Omnibus Law Diprediksi Bakal Dongkrak IHSG ke Level 6.750 pada 2020
Perdagangan di pasar modal pada tahun ini sudah ditutup pada Senin (30/12). Sepanjang 2019, IHSG naik 1,7% ke level 6.299,54 dari level 6.194,49 pada penutupan setahun sebelumnya. Beranjak dari situ, bagaimana potensi laju indeks dalam negeri pada 2020?
Direktur Anugerah Mega Investama, Hans Kwee menilai IHSG pada 2020 berpotensi menembus level tertingginya sepanjang masa di 6.750. Adapun level tertinggi yang pernah dicapai IHSG yaitu 6.689,29 pada penutupan perdagangan 19 Februari 2018 lalu.
Hans mengatakan, ada beberapa faktor yang bisa mempengaruhi laju positif indeks di 2020, baik yang berasal dari dalam negeri maupun global.

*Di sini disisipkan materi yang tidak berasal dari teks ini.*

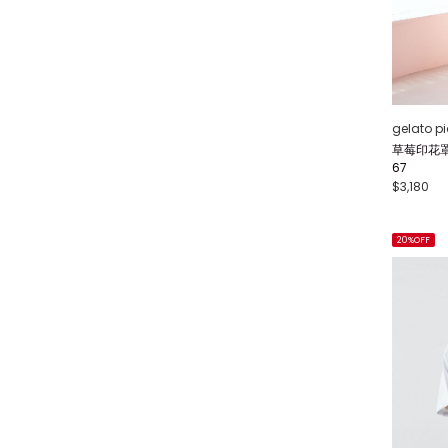
gelato p
草莓印花罩
67
$3,180
20%OFF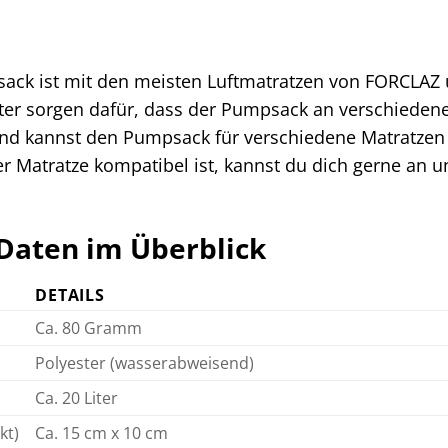
ck ist mit den meisten Luftmatratzen von FORCLAZ u
pter sorgen dafür, dass der Pumpsack an verschieden
 und kannst den Pumpsack für verschiedene Matratzen n
r Matratze kompatibel ist, kannst du dich gerne an 
Daten im Überblick
DETAILS
Ca. 80 Gramm
Polyester (wasserabweisend)
Ca. 20 Liter
kt)
Ca. 15 cm x 10 cm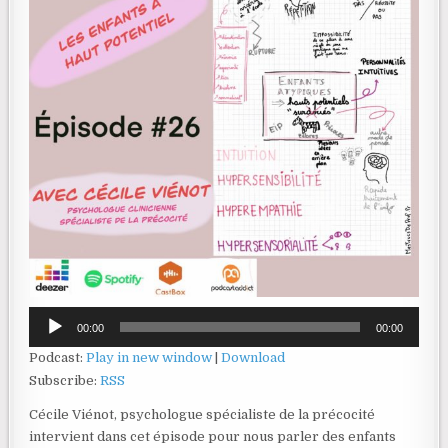
Lecteur
00:00
00:00
audio
Podcast:
Play in new window
|
Download
Subscribe:
RSS
Cécile Viénot, psychologue spécialiste de la précocité
intervient dans cet épisode pour nous parler des enfants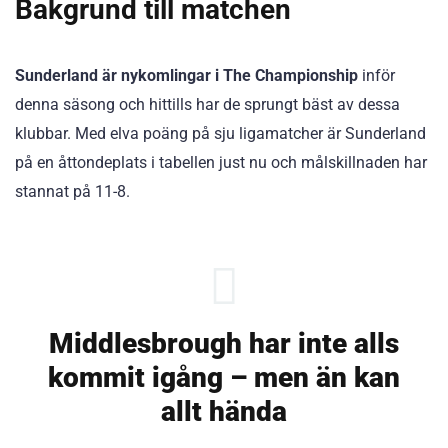
Bakgrund till matchen
Sunderland är nykomlingar i The Championship
inför
denna säsong och hittills har de sprungt bäst av dessa
klubbar. Med elva poäng på sju ligamatcher är Sunderland
på en åttondeplats i tabellen just nu och målskillnaden har
stannat på 11-8.
Middlesbrough har inte alls
kommit igång – men än kan
allt hända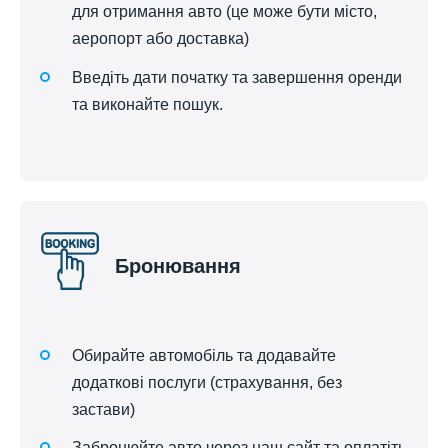
для отримання авто (це може бути місто,
аеропорт або доставка)
Введіть дати початку та завершення оренди
та виконайте пошук.
Бронювання
Обирайте автомобіль та додавайте
додаткові послуги (страхування, без
застави)
Забронюйте авто через наш сайт та оплатіть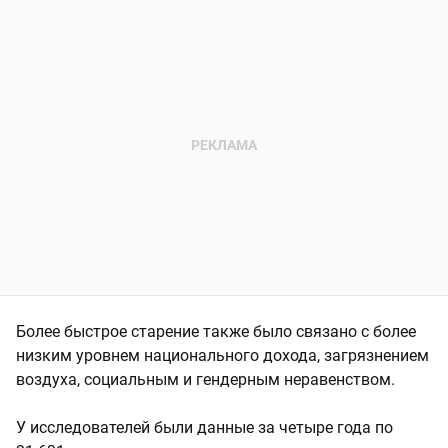
Более быстрое старение также было связано с более
низким уровнем национального дохода, загрязнением
воздуха, социальным и гендерным неравенством.
У исследователей были данные за четыре года по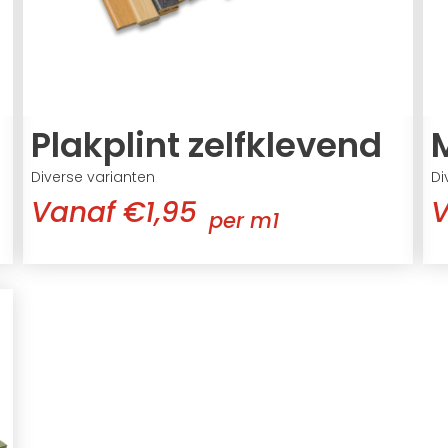
Plakplint zelfklevend
M
Diverse varianten
Di
Vanaf €1,95
V
per m1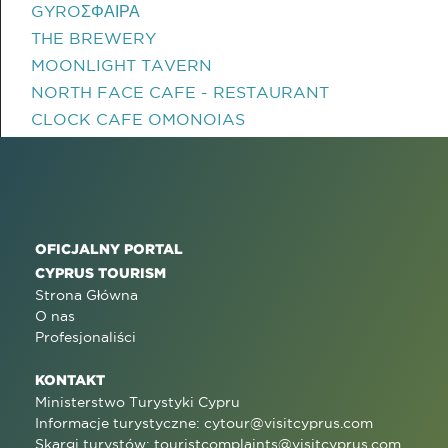
GYROΣΦΑΙΡΑ
THE BREWERY
MOONLIGHT TAVERN
NORTH FACE CAFE - RESTAURANT
CLOCK CAFE OMONOIAS
OFICJALNY PORTAL
CYPRUS TOURISM
Strona Główna
O nas
Profesjonaliści
KONTAKT
Ministerstwo Turystyki Cypru
Informacje turystyczne:
cytour@visitcyprus.com
Skargi turystów:
touristcomplaints@visitcyprus.com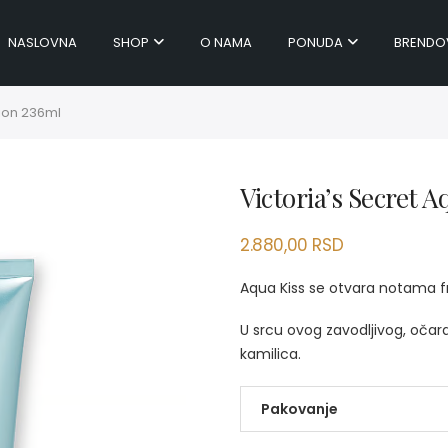
NASLOVNA
SHOP
O NAMA
PONUDA
BRENDO
tion 236ml
Victoria’s Secret 
2.880,00
RSD
Aqua Kiss se otvara notama fr
U srcu ovog zavodljivog, očar
kamilica.
Pakovanje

Salah satu faktor pendorong dari dalam negeri yaitu rencana pemerintah menerapkan omnibus law untuk mendorong investasi dan pertumbuhan ekonomi.
"Melihat dari undang-undang omnibus law yang mau di-push pemerintah, Jokowi cukup bagus karena di parlemen punya mayoritas. Penerapan omnibus law, bisa mendorong ekonomi lebih baik lagi," kata Hans beberapa waktu lalu.
(Baca: Naik 1,7% Selama 2019, IHSG Kalah oleh 3 Bursa Negara di Asia Tenggara)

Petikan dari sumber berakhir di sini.